Mi hijo Lucas nació en el 2000 y el primer Mundial que vimos y disfrutamos juntos fue Alemania 2006. Por supuesto, nos acordamos hasta hoy el partido de cuartos: Messi en el banco, empate con el anfitrión, alargue y derrota por penales. Pero ahora quiero refrescar otro recuerdo: los octavos de final contra México.
Fuimos temprano a comprar chocolates porque no queríamos caer con las manos vacías a la casa donde nos juntábamos a ver el partido. Era un sábado a la tarde. Hacía tanto frío como suele hacer en junio en esta parte del mundo.
Argentina llegaba muy bien a la segunda fase: consolidado en defensa, con un mediocampo de lujo –Maxi Rodríguez, Mascherano y Cambiasso– y una delantera temible –Saviola y Crespo–, todos comandados por el director de orquesta Riquelme. Un equipo ofensivo y letal, al mejor estilo de las selecciones juveniles que había dirigido Pekerman en los 90.
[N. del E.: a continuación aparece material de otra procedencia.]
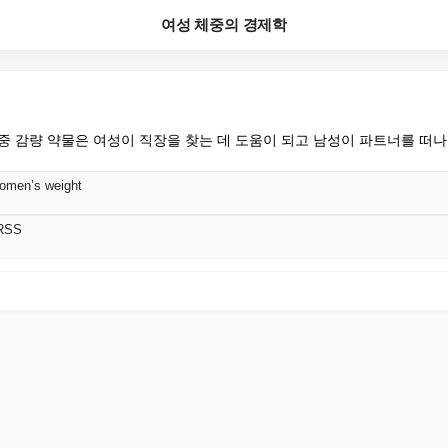
여성 체중의 경제학
중 감량 약물은 여성이 직장을 찾는 데 도움이 되고 남성이 파트너를 떠
omen’s weight
RSS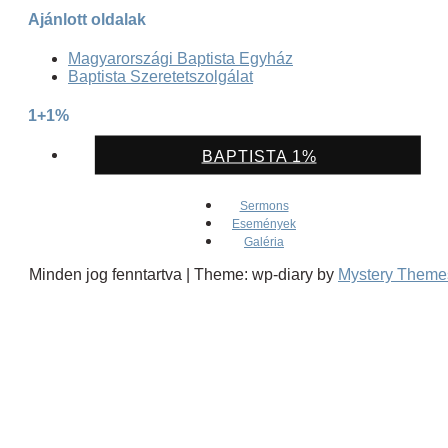
Ajánlott oldalak
Magyarországi Baptista Egyház
Baptista Szeretetszolgálat
1+1%
BAPTISTA 1%
Sermons
Események
Galéria
Minden jog fenntartva
|
Theme: wp-diary by
Mystery Theme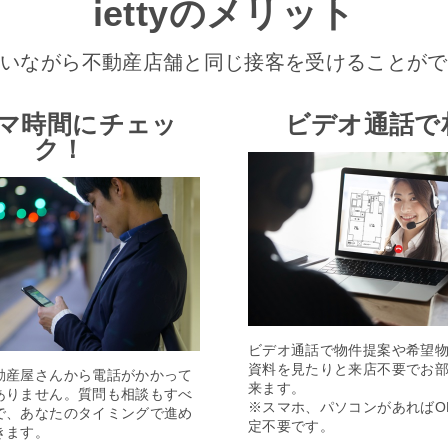
iettyのメリット
にいながら不動産店舗と同じ接客を受けることがで
マ時間にチェッ
ビデオ通話で
ク！
ビデオ通話で物件提案や希望
資料を見たりと来店不要でお
動産屋さんから電話がかかって
来ます。
ありません。質問も相談もすべ
※スマホ、パソコンがあればO
で、あなたのタイミングで進め
定不要です。
きます。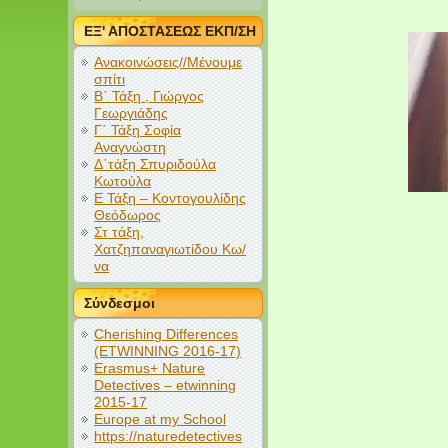
ΕΞ' ΑΠΟΣΤΑΣΕΩΣ ΕΚΠ/ΣΗ
Ανακοινώσεις//Μένουμε
σπίτι
Β΄ Τάξη , Γιώργος
Γεωργιάδης
Γ΄ Τάξη Σοφία
Αναγνώστη
Δ΄τάξη Σπυριδούλα
Κωτούλα
Ε Τάξη – Κοντογουλίδης
Θεόδωρος
Στ τάξη,
Χατζηπαναγιωτίδου Κω/
να
Σύνδεσμοι
Cherishing Differences
(ETWINNING 2016-17)
Erasmus+ Nature
Detectives – etwinning
2015-17
Europe at my School
https://naturedetectives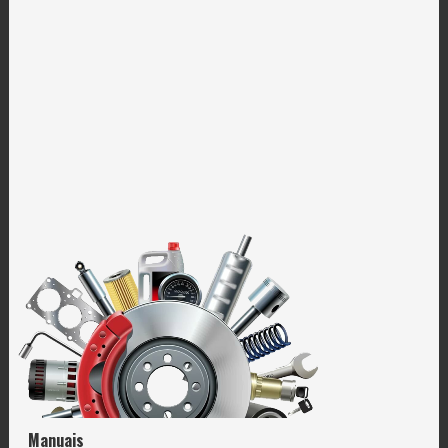
Manuais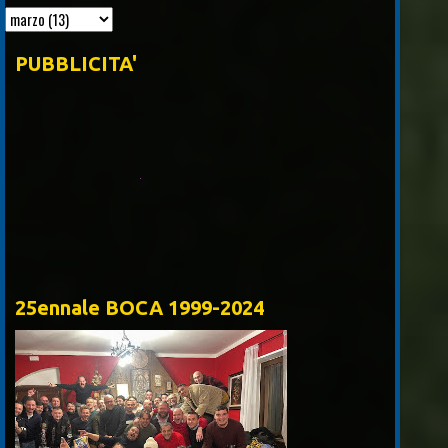
PUBBLICITA'
Piros S.rl
25ennale BOCA 1999-2024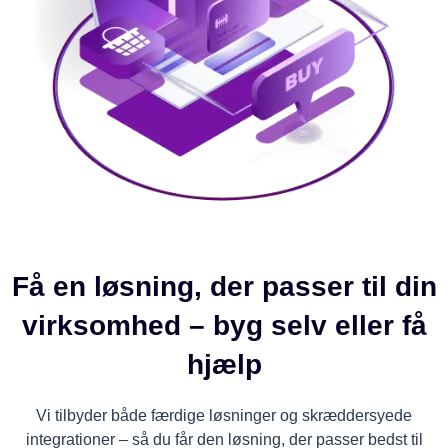
Få en løsning, der passer til din
virksomhed – byg selv eller få
hjælp
Vi tilbyder både færdige løsninger og skræddersyede
integrationer – så du får den løsning, der passer bedst til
El partido fue muy duro. De entrada lo ganaba México con gol de Rafa Márquez, pero enseguida lo empató Crespo. Eléctrico. A los chicos de seis años les cuesta mantener la atención mucho tiempo, pero esa tarde-noche Lucas no se despegaba de la pantalla. Nadie podía despegarse.
México resultó un rival exigente y tuvo sus ocasiones para desnivelar. El Pato Abbondanzieri nos salvó dos veces contra Borghetti. En el segundo tiempo Pekerman quemó las naves y mandó a cancha a Tevez, Aimar y Messi. Hoy suena algo anacrónico, pero las combinaciones de Lio con Román fueron de lo más vistoso que vi en la era post-Maradona.
Caía la noche y el partido iba a alargue. Los más grandes estábamos tan nerviosos como en la final del 86 o en las definiciones por penales del 90. Y Lucas experimentaba por primera vez esa sensación. En 30 minutos se definía todo: uno seguía y el otro se volvía a casa.
Todavía lo tengo grabado en la memoria: Messi y Riquelme escalaron de derecha hacia el medio a pura pared; Lio se la cruzó a Sorín; Juampi la volvió a cambiar hacia Maxi Rodríguez. A la Fiera le quedó atrás el centro y tomó una decisión inesperada: pecho, volea de zurda al segundo palo y a cobrar. Golazo es poco.
Esa noche fuimos cantando y al trotecito hacia bulevar, el epicentro de los festejos. Sumergidos en la marea celeste y blanca, no podíamos sentir el frío. Cuando la chata F100 paró en la esquina, vimos que había lugar de sobra en la caja y no hizo falta decir nada. Nos miramos con Lucas, asentimos en silencio, lo ayudé a subir y después trepé de un salto. Teníamos mucho para festejar.